> EXERCISE INSTRUCTIONS
Could you reproduce the entries exactly, omitting every picture?

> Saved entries
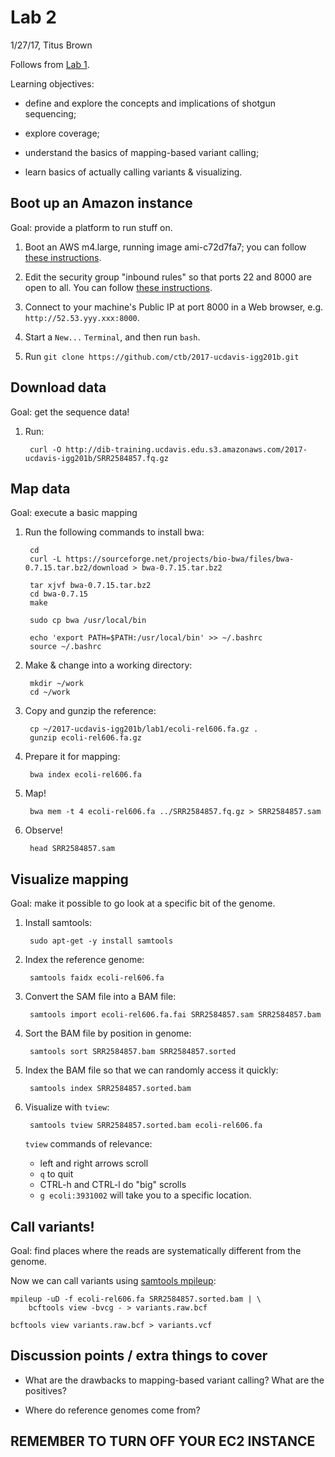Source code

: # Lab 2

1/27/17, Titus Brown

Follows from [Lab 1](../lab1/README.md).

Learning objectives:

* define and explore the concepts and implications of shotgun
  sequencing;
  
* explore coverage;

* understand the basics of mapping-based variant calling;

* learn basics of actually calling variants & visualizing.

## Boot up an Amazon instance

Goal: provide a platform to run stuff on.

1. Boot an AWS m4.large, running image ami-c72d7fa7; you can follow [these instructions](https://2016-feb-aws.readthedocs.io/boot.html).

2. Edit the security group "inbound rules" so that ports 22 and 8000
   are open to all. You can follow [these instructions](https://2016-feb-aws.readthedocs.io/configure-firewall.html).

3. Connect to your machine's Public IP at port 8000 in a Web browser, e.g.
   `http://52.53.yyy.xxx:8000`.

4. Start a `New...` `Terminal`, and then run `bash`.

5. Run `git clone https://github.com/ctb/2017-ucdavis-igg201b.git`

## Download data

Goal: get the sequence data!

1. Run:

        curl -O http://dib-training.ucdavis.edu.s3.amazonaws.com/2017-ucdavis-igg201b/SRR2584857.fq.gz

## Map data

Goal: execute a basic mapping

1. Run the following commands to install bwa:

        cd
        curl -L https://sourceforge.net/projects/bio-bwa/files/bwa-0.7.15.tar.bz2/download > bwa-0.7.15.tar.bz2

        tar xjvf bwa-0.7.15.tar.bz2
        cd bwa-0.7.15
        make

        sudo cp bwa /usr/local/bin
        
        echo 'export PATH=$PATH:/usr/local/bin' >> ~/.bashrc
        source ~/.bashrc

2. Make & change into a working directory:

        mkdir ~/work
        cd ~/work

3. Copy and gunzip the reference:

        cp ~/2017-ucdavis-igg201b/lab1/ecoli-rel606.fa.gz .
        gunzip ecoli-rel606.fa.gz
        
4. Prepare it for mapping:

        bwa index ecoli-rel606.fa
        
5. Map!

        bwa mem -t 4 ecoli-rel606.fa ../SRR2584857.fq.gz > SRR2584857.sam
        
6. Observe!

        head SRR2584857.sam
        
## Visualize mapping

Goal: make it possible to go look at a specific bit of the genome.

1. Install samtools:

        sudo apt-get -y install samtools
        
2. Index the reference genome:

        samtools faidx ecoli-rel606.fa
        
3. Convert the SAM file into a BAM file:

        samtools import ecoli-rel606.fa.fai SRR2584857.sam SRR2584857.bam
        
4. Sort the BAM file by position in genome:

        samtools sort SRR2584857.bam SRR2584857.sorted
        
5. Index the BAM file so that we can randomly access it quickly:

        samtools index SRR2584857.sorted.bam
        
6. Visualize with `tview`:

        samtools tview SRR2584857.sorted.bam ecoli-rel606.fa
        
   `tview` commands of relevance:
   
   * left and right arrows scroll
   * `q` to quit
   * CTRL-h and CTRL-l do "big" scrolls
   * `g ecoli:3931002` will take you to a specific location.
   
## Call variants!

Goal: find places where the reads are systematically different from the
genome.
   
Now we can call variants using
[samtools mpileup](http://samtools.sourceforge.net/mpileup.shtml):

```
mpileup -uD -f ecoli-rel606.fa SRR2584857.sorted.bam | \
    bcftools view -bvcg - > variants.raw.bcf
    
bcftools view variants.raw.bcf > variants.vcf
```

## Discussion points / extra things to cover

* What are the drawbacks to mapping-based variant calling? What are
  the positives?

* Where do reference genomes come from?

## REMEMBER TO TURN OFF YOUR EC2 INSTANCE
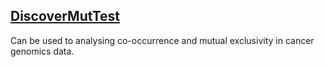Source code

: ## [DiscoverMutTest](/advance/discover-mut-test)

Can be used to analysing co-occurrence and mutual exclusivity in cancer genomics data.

> OUTPUT BELOW
Source code

: # Lab 2

1/27/17, Titus Brown

Follows from [Lab 1](../lab1/README.md).

Learning objectives:

* define and explore the concepts and implications of shotgun
  sequencing;
  
* explore coverage;

* understand the basics of mapping-based variant calling;

* learn basics of actually calling variants & visualizing.

## Boot up an Amazon instance

Goal: provide a platform to run stuff on.

1. Boot an AWS m4.large, running image ami-c72d7fa7; you can follow [these instructions](https://2016-feb-aws.readthedocs.io/boot.html).

2. Edit the security group "inbound rules" so that ports 22 and 8000
   are open to all. You can follow [these instructions](https://2016-feb-aws.readthedocs.io/configure-firewall.html).

3. Connect to your machine's Public IP at port 8000 in a Web browser, e.g.
   `http://52.53.yyy.xxx:8000`.

4. Start a `New...` `Terminal`, and then run `bash`.

5. Run `git clone https://github.com/ctb/2017-ucdavis-igg201b.git`

## Download data

Goal: get the sequence data!

1. Run:

        curl -O http://dib-training.ucdavis.edu.s3.amazonaws.com/2017-ucdavis-igg201b/SRR2584857.fq.gz

## Map data

Goal: execute a basic mapping

1. Run the following commands to install bwa:

        cd
        curl -L https://sourceforge.net/projects/bio-bwa/files/bwa-0.7.15.tar.bz2/download > bwa-0.7.15.tar.bz2

        tar xjvf bwa-0.7.15.tar.bz2
        cd bwa-0.7.15
        make

        sudo cp bwa /usr/local/bin
        
        echo 'export PATH=$PATH:/usr/local/bin' >> ~/.bashrc
        source ~/.bashrc

2. Make & change into a working directory:

        mkdir ~/work
        cd ~/work

3. Copy and gunzip the reference:

        cp ~/2017-ucdavis-igg201b/lab1/ecoli-rel606.fa.gz .
        gunzip ecoli-rel606.fa.gz
        
4. Prepare it for mapping:

        bwa index ecoli-rel606.fa
        
5. Map!

        bwa mem -t 4 ecoli-rel606.fa ../SRR2584857.fq.gz > SRR2584857.sam
        
6. Observe!

        head SRR2584857.sam
        
## Visualize mapping

Goal: make it possible to go look at a specific bit of the genome.

1. Install samtools:

        sudo apt-get -y install samtools
        
2. Index the reference genome:

        samtools faidx ecoli-rel606.fa
        
3. Convert the SAM file into a BAM file:

        samtools import ecoli-rel606.fa.fai SRR2584857.sam SRR2584857.bam
        
4. Sort the BAM file by position in genome:

        samtools sort SRR2584857.bam SRR2584857.sorted
        
5. Index the BAM file so that we can randomly access it quickly:

        samtools index SRR2584857.sorted.bam
        
6. Visualize with `tview`:

        samtools tview SRR2584857.sorted.bam ecoli-rel606.fa
        
   `tview` commands of relevance:
   
   * left and right arrows scroll
   * `q` to quit
   * CTRL-h and CTRL-l do "big" scrolls
   * `g ecoli:3931002` will take you to a specific location.
   
## Call variants!

Goal: find places where the reads are systematically different from the
genome.
   
Now we can call variants using
[samtools mpileup](http://samtools.sourceforge.net/mpileup.shtml):

```
mpileup -uD -f ecoli-rel606.fa SRR2584857.sorted.bam | \
    bcftools view -bvcg - > variants.raw.bcf
    
bcftools view variants.raw.bcf > variants.vcf
```

## Discussion points / extra things to cover

* What are the drawbacks to mapping-based variant calling? What are
  the positives?

* Where do reference genomes come from?

## REMEMBER TO TURN OFF YOUR EC2 INSTANCE
Source code

: ## [DiscoverMutTest](/advance/discover-mut-test)

Can be used to analysing co-occurrence and mutual exclusivity in cancer genomics data.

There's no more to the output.